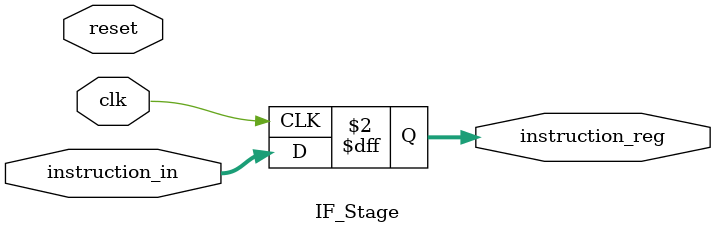
<source format=v>
`include "PC-Register.v"
`include "Adder+4.v"
`include "NPC-Register.v"

module IF_Stage (
    input wire clk,
    input wire reset,
    input  [31:0] instruction_in,
    output reg [31:0] instruction_reg
);
    // // Instantiate NPC Register
    // NPC_Register npc (
    //     .clk(clk),
    //     .reset(reset),
    //     .npc_in(adder.adder_out),
    //     .npc_out()
    // );

    // // Instantiate PC
    // PC_Register pc (
    //     .clk(clk),
    //     .reset(reset),
    //     .pc_in(npc.npc_out),
    //     .pc_out()
    // );

    // // Instantiate Adder+4 
    // Adder_4 adder (
    //     .adder_in(npc.npc_out),
    //     .adder_out()
    // );

    // Instantiate Instruction Memory


    // always @(posedge clk) begin
    //     instruction_reg <= imem.I;
    // end

    // Fetch stage logic
always @(posedge clk) begin
    instruction_reg <= instruction_in;

 end

endmodule

</source>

━━━━━━━━━━━━━━━━━━━━

_Exercise details:_
The complete set of records should be written out again, pictures excluded.

_Task result:_
<source format=v>
`include "PC-Register.v"
`include "Adder+4.v"
`include "NPC-Register.v"

module IF_Stage (
    input wire clk,
    input wire reset,
    input  [31:0] instruction_in,
    output reg [31:0] instruction_reg
);
    // // Instantiate NPC Register
    // NPC_Register npc (
    //     .clk(clk),
    //     .reset(reset),
    //     .npc_in(adder.adder_out),
    //     .npc_out()
    // );

    // // Instantiate PC
    // PC_Register pc (
    //     .clk(clk),
    //     .reset(reset),
    //     .pc_in(npc.npc_out),
    //     .pc_out()
    // );

    // // Instantiate Adder+4 
    // Adder_4 adder (
    //     .adder_in(npc.npc_out),
    //     .adder_out()
    // );

    // Instantiate Instruction Memory


    // always @(posedge clk) begin
    //     instruction_reg <= imem.I;
    // end

    // Fetch stage logic
always @(posedge clk) begin
    instruction_reg <= instruction_in;

 end

endmodule

</source>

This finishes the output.